* [原文节选]:
引导DeepSeek编写的调用GMP库在DuckDB中进行高精度运算的程序 - l1t1/note GitHub Wiki

一开始想让他帮助实现一个具有以上功能DuckDB插件,但编译的二进制动态库文件总是加载报错“Invalid Input Error: Failed to load './libgmp_extension.so', The file is not a DuckDB extension. The metadata at the end of the file is invalid”。无法解决。

所以,退而求其次,让他“编写一个c++程序,它调用duckdb动态库和gmp库,读取指定duckdb数据库文件,把指定文本文件中的SQL语句执行结果输出”。

调用duckdb动态库执行文本文件中的SQL语句功能很快实现了,但调用gmp库总是报错“Error: {"exception_type":"Invalid Input","exception_message":"Invalid unicode (byte sequence mismatch) detected in value construction"}”。

调试中发现,调用gmp库计算类似3*4的小数是对的,大数出错。查阅文档看到“String values are stored as a duckdb_string_t. This is a special struct that stores the string inline(if it is short, i.e.,<= 12 bytes) or a pointer to the string data if it is longer than12 bytes.”, 再查询duckdb.hpp源代码, 找到这个结构体的定义如下。

* [数据条目]:
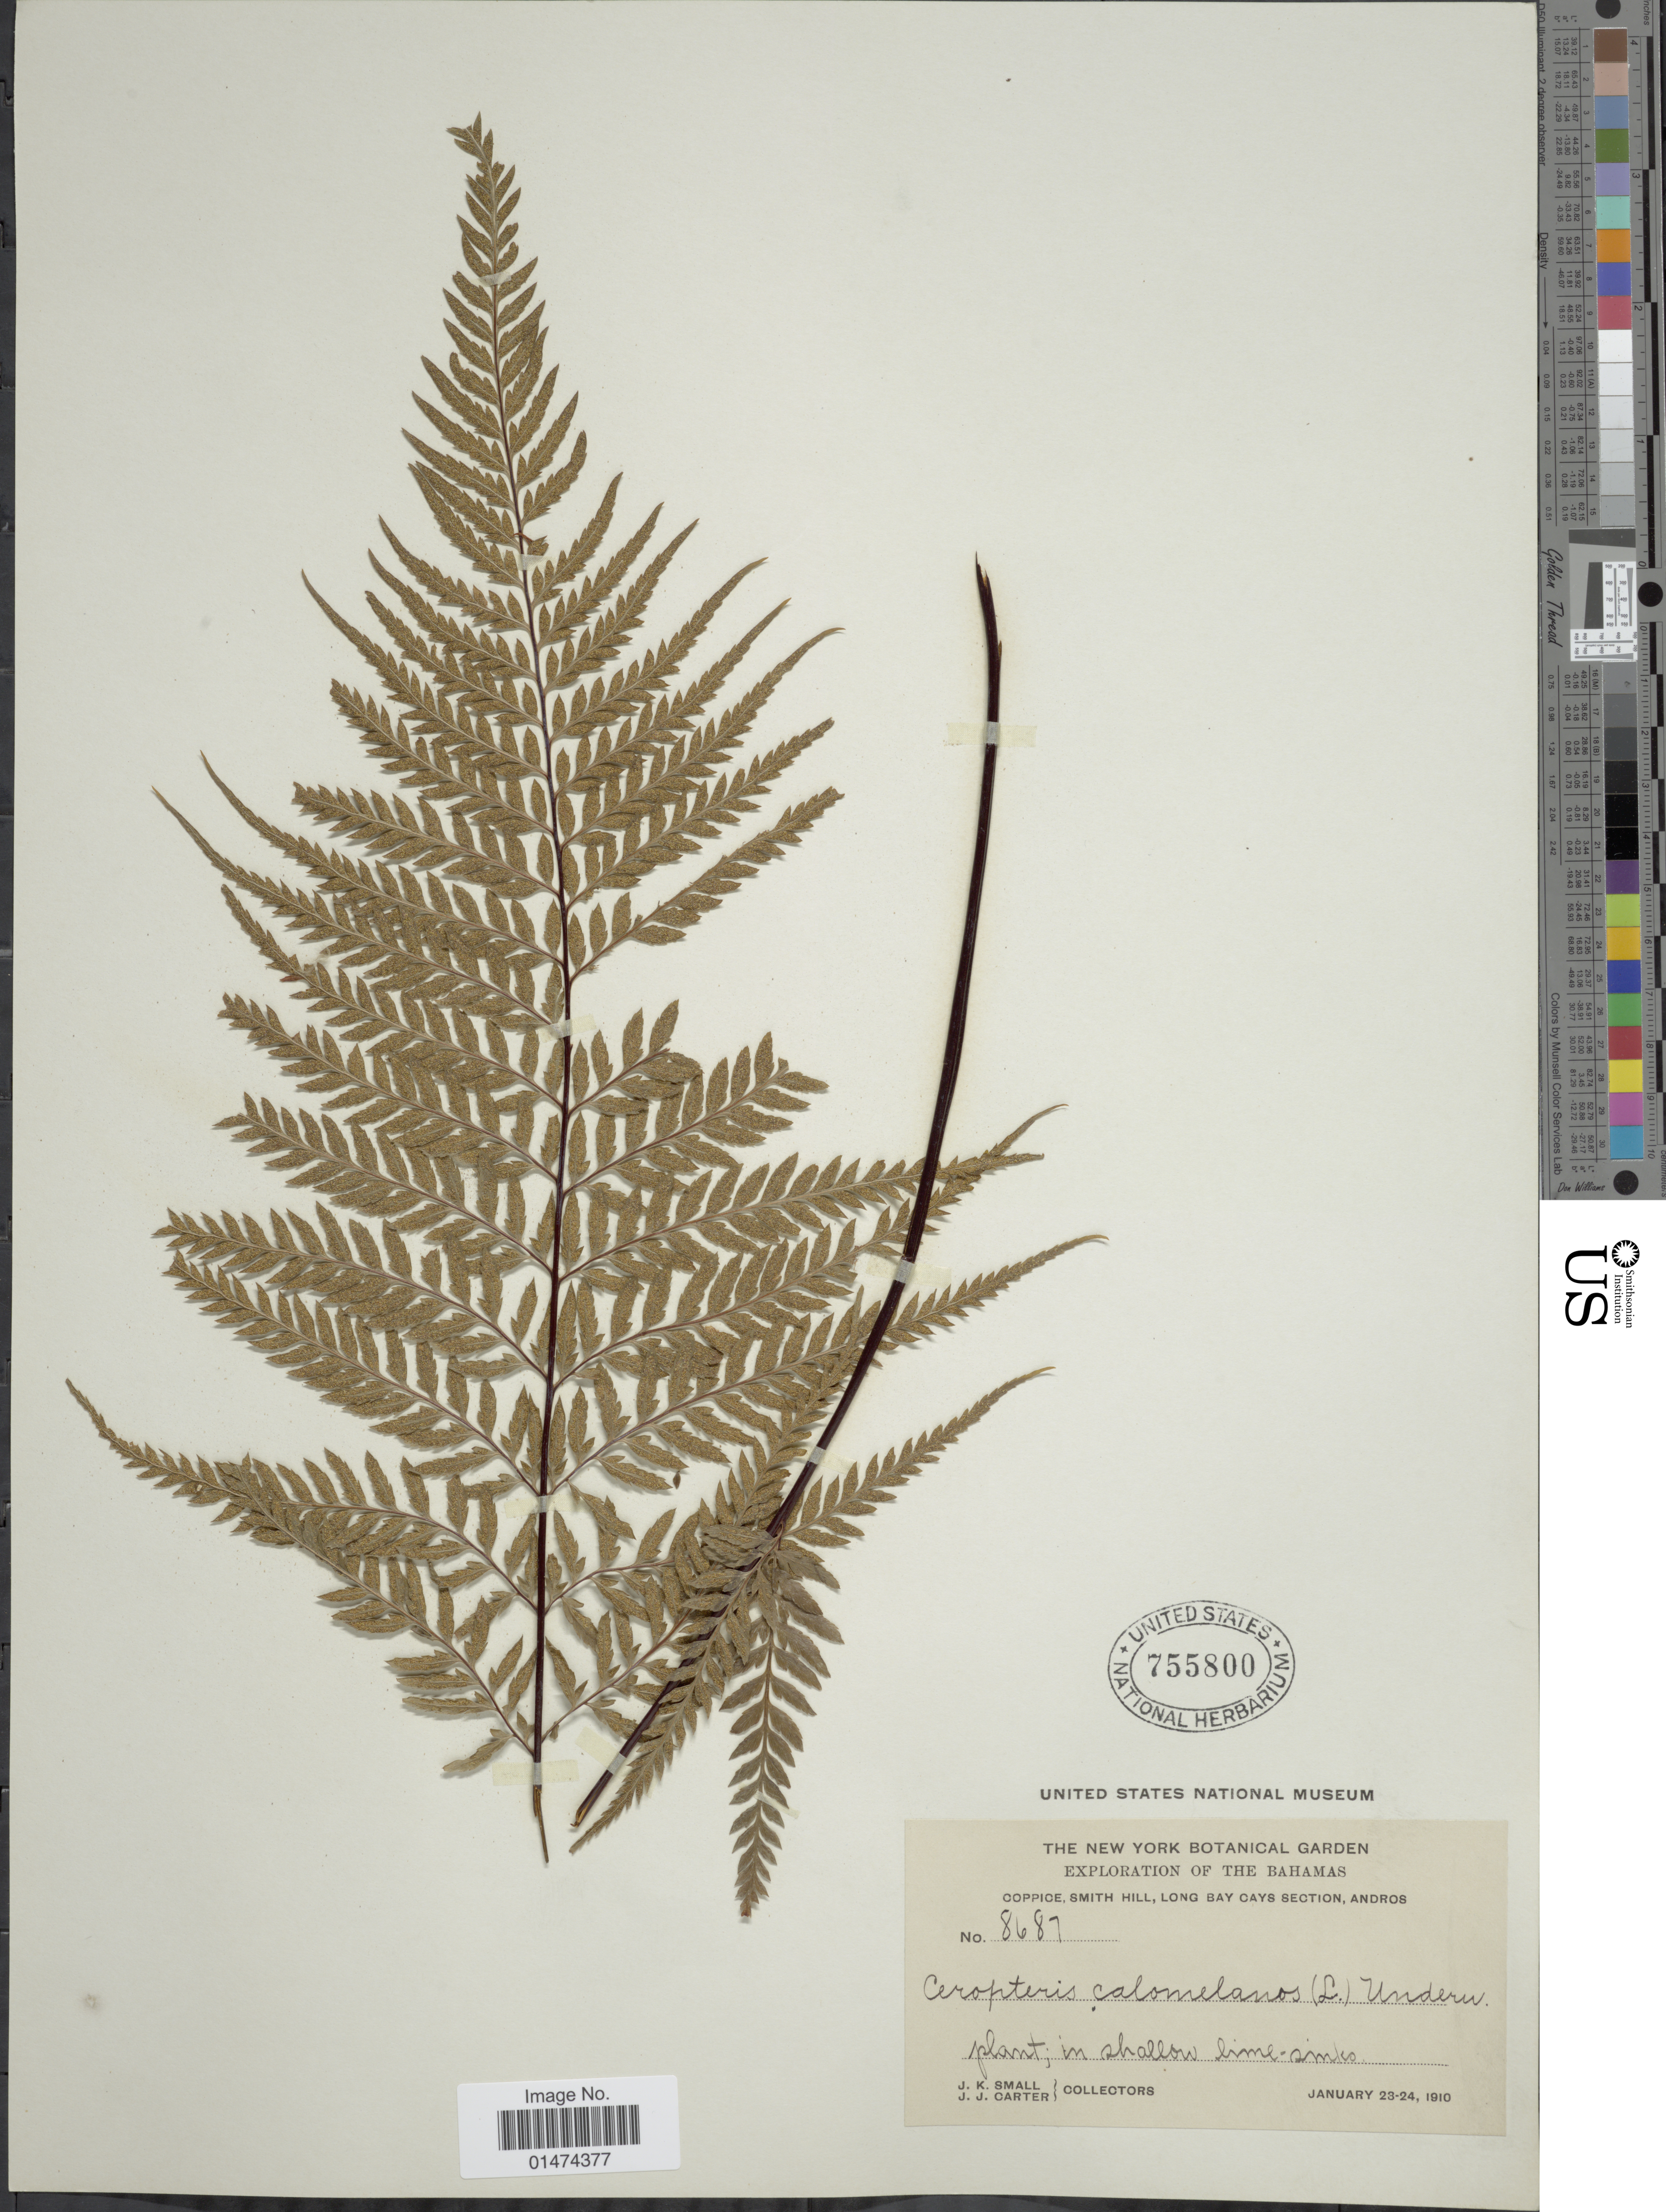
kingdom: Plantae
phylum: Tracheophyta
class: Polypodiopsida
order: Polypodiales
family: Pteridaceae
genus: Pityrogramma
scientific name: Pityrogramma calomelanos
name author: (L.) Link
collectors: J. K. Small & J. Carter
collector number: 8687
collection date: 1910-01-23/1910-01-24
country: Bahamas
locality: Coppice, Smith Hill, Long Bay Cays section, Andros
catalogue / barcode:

* [待做任务]:
接着那篇讲在DuckDB里调用GMP库做高精度运算的文字往下续写。

* [正确答案]:
//! The internal representation of a VARCHAR (string_t). If the VARCHAR does not
//! exceed 12 characters, then we inline it. Otherwise, we inline a prefix for faster
//! string comparisons and store a pointer to the remaining characters. This is a non-
//! owning structure, i.e., it does not have to be freed.
typedef struct {
	union {
		struct {
			uint32_t length;
			char prefix[4];
			char *ptr;
		} pointer;
		struct {
			uint32_t length;
			char inlined[12];
		} inlined;
	} value;
} duckdb_string_t;

又在文档中找到一个示例程序代码片段

duckdb_string_t str = vector_data[row];
if (duckdb_string_is_inlined(str)) {
// use inlined string
printf("%.*s\n", str.value.inlined.length, str.value.inlined.inlined);
} else {
// follow string pointer
printf("%.*s\n", str.value.pointer.length, str.value.pointer.ptr);
}

把它们提供给DeepSeek,终于编写出来正确的读写duckdb_string_t程序,然后让他把这两个string_t读写函数代入原来的程序,并支持依次执行文件中多SQL语句,结果如下。

#include <iostream>
#include <fstream>
#include <duckdb.hpp>
#include <gmp.h>
#include <vector>
#include <memory>
// 添加类型别名简化代码
using duckdb::string_t;
using duckdb::LogicalType;
using duckdb::vector;



class GMPSQLExecutor {
public:
    GMPSQLExecutor(const std::string& db_path, const std::string& sql_file)
        : db_path_(db_path), sql_file_(sql_file) {
        // 初始化DuckDB连接(简化配置)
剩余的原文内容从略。